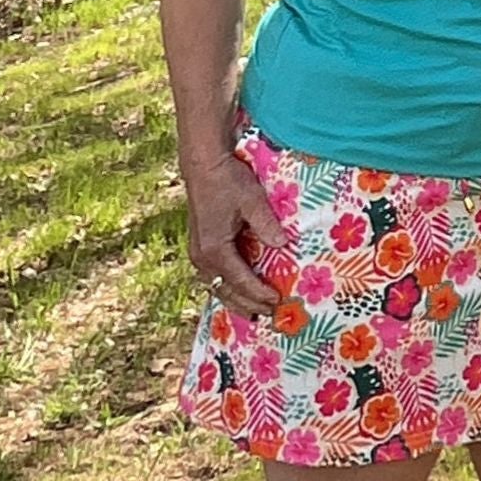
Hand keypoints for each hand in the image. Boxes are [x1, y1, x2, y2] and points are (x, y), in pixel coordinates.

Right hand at [182, 152, 289, 317]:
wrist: (203, 165)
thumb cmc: (228, 180)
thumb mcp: (252, 200)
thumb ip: (266, 224)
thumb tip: (282, 244)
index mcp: (215, 249)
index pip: (241, 281)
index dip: (260, 294)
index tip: (278, 301)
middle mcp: (202, 257)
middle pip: (226, 290)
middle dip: (248, 305)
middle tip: (271, 315)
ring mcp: (197, 253)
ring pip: (216, 286)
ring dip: (235, 300)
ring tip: (254, 313)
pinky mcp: (198, 247)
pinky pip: (212, 276)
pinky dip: (226, 287)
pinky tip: (236, 292)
● ● ●
— The problem —
Which lines in the listing above hold the word "pinky"? Show each of them.

— Finished task —
pinky mcp: (198, 247)
pinky pip: (212, 276)
pinky dip: (226, 287)
pinky tip: (236, 292)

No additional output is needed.